* _КОРОТКОЕ ЗАДАНИЕ 1_: Где, по словам отрывка про Барбикена и его друзей, они сначала соорудили свою «Колумбиаду»?

------ ПРИВЕДЁННЫЙ ОТРЫВОК ------

"Да, приходится признать, что пушки все время вертелись на уме у Барбикена и его друзей. Недаром же они всю жизнь посвятили баллистике. Сначала они соорудили во Флориде свою "Колумбиаду", чтобы лететь на Луну, теперь, где-то в точке X, они сооружали пушку еще более чудовищную.
Вот они уже объявляют громогласно: "Наводи на Луну! Первое орудие... Огонь!" "Переставляй земную ось! Второе орудие... Огонь!" И слушая, как они командуют, всему миру не терпится крикнуть: "Сажай в сумасшедший дом! Третье орудие... Огонь!" Трудно поверить, что это было написано почти за столетие до появления военно-промышленного комплекса США. Да так, что хоть выноси в передовицу сегодняшней газеты! Кто еще из писателей девятнадцатого века так вник в психологию будущих пентагоновцев и выявил основной мотив их поступков? Под чьим пером возник научно-технический гений, равно служащий как освоению космоса, так и планам опустошения мира?

------ ФРАГМЕНТЫ ЗАПИСЕЙ ------

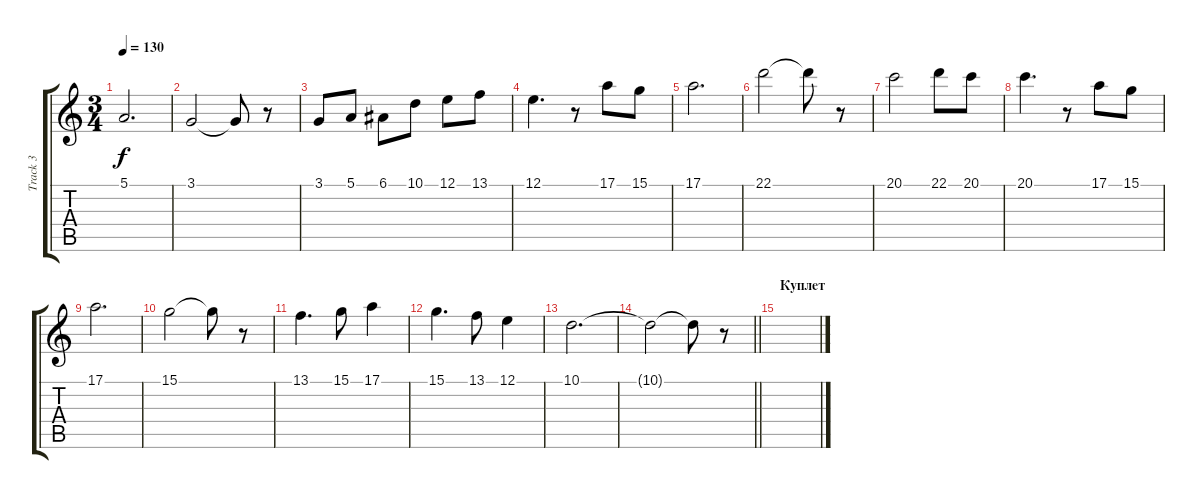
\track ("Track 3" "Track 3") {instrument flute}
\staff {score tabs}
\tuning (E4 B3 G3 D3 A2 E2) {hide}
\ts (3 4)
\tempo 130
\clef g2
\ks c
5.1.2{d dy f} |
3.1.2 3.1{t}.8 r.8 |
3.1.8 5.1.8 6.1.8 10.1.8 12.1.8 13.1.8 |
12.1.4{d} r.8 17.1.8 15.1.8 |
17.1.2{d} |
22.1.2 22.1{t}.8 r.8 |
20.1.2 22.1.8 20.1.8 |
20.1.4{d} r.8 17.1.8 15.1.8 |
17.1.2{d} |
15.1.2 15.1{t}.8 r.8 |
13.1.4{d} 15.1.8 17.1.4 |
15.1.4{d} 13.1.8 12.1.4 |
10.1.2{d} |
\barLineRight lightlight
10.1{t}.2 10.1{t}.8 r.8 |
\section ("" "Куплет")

------

* _КОРОТКОЕ ЗАДАНИЕ 2_: Продублируй все записи нотного текста без единого изменения. Картинки в ответ не включай.

* _ГОТОВЫЙ ОТВЕТ 1_: Во Флориде.

* _ГОТОВЫЙ ОТВЕТ 2_:
\track ("Track 3" "Track 3") {instrument flute}
\staff {score tabs}
\tuning (E4 B3 G3 D3 A2 E2) {hide}
\ts (3 4)
\tempo 130
\clef g2
\ks c
5.1.2{d dy f} |
3.1.2 3.1{t}.8 r.8 |
3.1.8 5.1.8 6.1.8 10.1.8 12.1.8 13.1.8 |
12.1.4{d} r.8 17.1.8 15.1.8 |
17.1.2{d} |
22.1.2 22.1{t}.8 r.8 |
20.1.2 22.1.8 20.1.8 |
20.1.4{d} r.8 17.1.8 15.1.8 |
17.1.2{d} |
15.1.2 15.1{t}.8 r.8 |
13.1.4{d} 15.1.8 17.1.4 |
15.1.4{d} 13.1.8 12.1.4 |
10.1.2{d} |
\barLineRight lightlight
10.1{t}.2 10.1{t}.8 r.8 |
\section ("" "Куплет")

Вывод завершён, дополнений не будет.